LLM-Fusion: A Novel Multimodal Fusion Model for Accelerated Material Discovery
This work addresses the challenge of accelerating material discovery for materials scientists, representing an incremental improvement through a novel fusion method.
The paper tackles the problem of inefficient material discovery by proposing LLM-Fusion, a multimodal fusion model that integrates diverse material representations using large language models, achieving higher accuracy in property prediction compared to traditional methods across two datasets and five tasks.
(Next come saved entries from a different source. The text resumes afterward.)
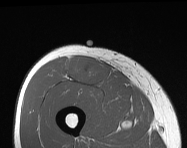
MRI of an extremity soft-tissue mass, one axial slice; position 59 of 114 along the scan axis; MR volume resampled by the dataset authors to the PET/CT grid (not the native acquisition matrix); 3.27 mm slice thickness; 187 × 148 image matrix, field of view 183 × 145 mm. Male patient. From the clinical record (not read from this slice): histological type: pleiomorphic leiomyosarcoma; grade: intermediate; site of the primary tumour: right thigh.
Annotated regions visible in this slice (expert contour drawn on MRI and transferred to this co-registered scan by the dataset authors):
- gross tumour volume including surrounding oedema: box from (x=68, y=56) to (x=113, y=87) px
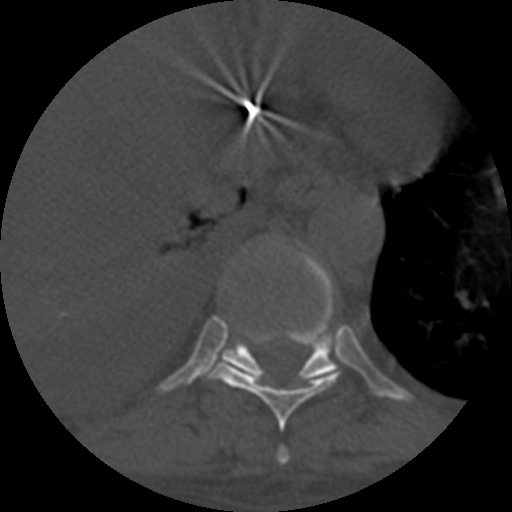
CT including the spine, one axial slice. Slice 369 of 708 in the series (ordered by position). 120 kVp. One of 3 acquisitions stored at this slice position. Bone window (W 1800 / L 400 HU). 512 × 512 image matrix, field of view 160 × 160 mm. Patient age 55 years. From the clinical record (not read from this slice): primary cancer: colon; vertebrae with lytic lesions (as recorded): T12, L1, L5.
Annotated regions visible in this slice (semi-automatic segmentation, software-assisted and operator-edited):
- T10 vertebra: bounding box <222,241,339,381> (left, top, right, bottom; pixels)
- T8 vertebra: <276,446,290,465>
- T9 vertebra: <207,324,341,431>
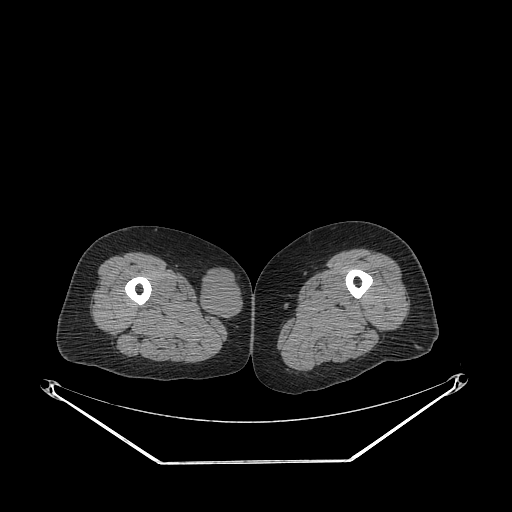
CT of an extremity soft-tissue mass (from a PET/CT study), one axial slice; slice 232 of 311 in the series (ordered by position); 140 kVp; soft-tissue window (W 400 / L 40 HU); 512 × 512 image matrix. Female patient. From the clinical record (not read from this slice): histological type: leiomyosarcoma; grade: intermediate; site of the primary tumour: parascapusular.
Structures marked on this image (expert contour drawn on MRI and transferred to this co-registered scan by the dataset authors):
- gross tumour volume including surrounding oedema: bounding box [x1, y1, x2, y2] px = [201, 267, 241, 323]
- gross tumour volume (mass): [201, 267, 241, 321]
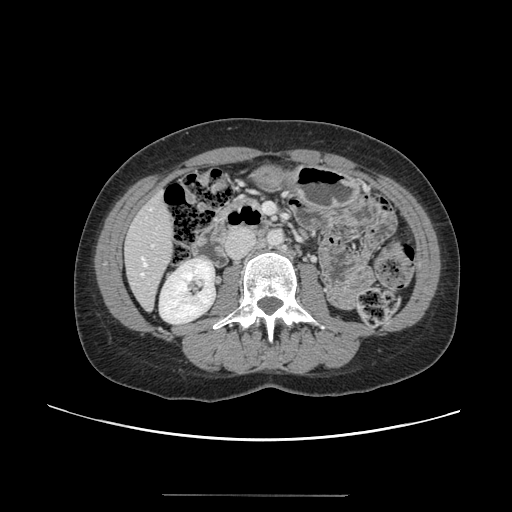
Contrast-enhanced abdominal CT, one axial slice; 120 kVp; soft-tissue window (W 400 / L 40 HU); 2.5 mm slice thickness; 512 × 512 image matrix. From the clinical record (not read from this slice): patient: female, age 61 years at operation; diagnosis: colorectal cancer liver metastases, imaged before liver resection; multiple liver metastases: yes; largest metastasis: 1.1 cm; disease in both lobes: no.
Outlined on this slice (outlined manually by an expert reader):
- hepatic veins: bounding box (x1, y1, x2, y2) in pixels: (142, 258, 147, 276)
- liver: (125, 194, 174, 309)
- planned liver remnant (the part of the liver to remain after resection): (126, 194, 174, 308)
- portal vein (with intrahepatic branches): (151, 245, 155, 247)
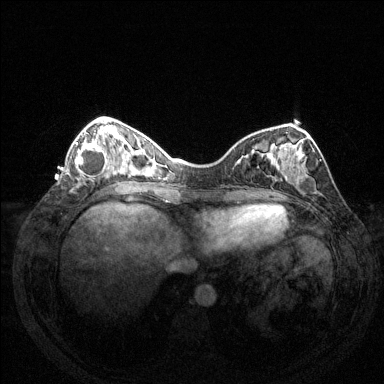
Breast MRI (dynamic contrast-enhanced), one axial slice; slice 47 of 144 in the series (ordered by position); dynamic contrast-enhanced series, time point 2 of 6 at this slice position (early post-contrast); 1.5 T; TE 1.6 ms, TR 4.6 ms; 1.2 mm slice thickness; 384 × 384 image matrix, field of view 350 × 350 mm. Female patient.
Structures marked on this image (semi-automatic segmentation, software-assisted and operator-edited):
- enhancing-tissue mask used for the functional tumour volume (all voxels passing the contrast-enhancement thresholds inside the analysis volume; usually the tumour): bounding box (x1, y1, x2, y2) in pixels: (75, 140, 110, 179)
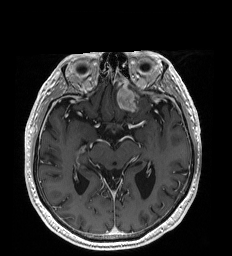
Brain MRI from a brain-tumour surgery series, one axial slice; position 113 of 192 along the scan axis; T1-weighted post-contrast; 1 mm slice thickness; 232 × 256 image matrix. From the clinical record (not read from this slice): histopathology: Glioblastoma; WHO grade: 4; IDH mutation: no.
Structures marked on this image (outlined manually by an expert reader):
- tumour: bounding box [x1, y1, x2, y2] px = [117, 88, 136, 111]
Discovering materials with desirable properties in an efficient way remains a significant problem in materials science. Many studies have tackled this problem by using different sets of information available about the materials. Among them, multimodal approaches have been found to be promising because of their ability to combine different sources of information. However, fusion algorithms to date remain simple, lacking a mechanism to provide a rich representation of multiple modalities. This paper presents LLM-Fusion, a novel multimodal fusion model that leverages large language models (LLMs) to integrate diverse representations, such as SMILES, SELFIES, text descriptions, and molecular fingerprints, for accurate property prediction. Our approach introduces a flexible LLM-based architecture that supports multimodal input processing and enables material property prediction with higher accuracy than traditional methods. We validate our model on two datasets across five prediction tasks and demonstrate its effectiveness compared to unimodal and naive concatenation baselines.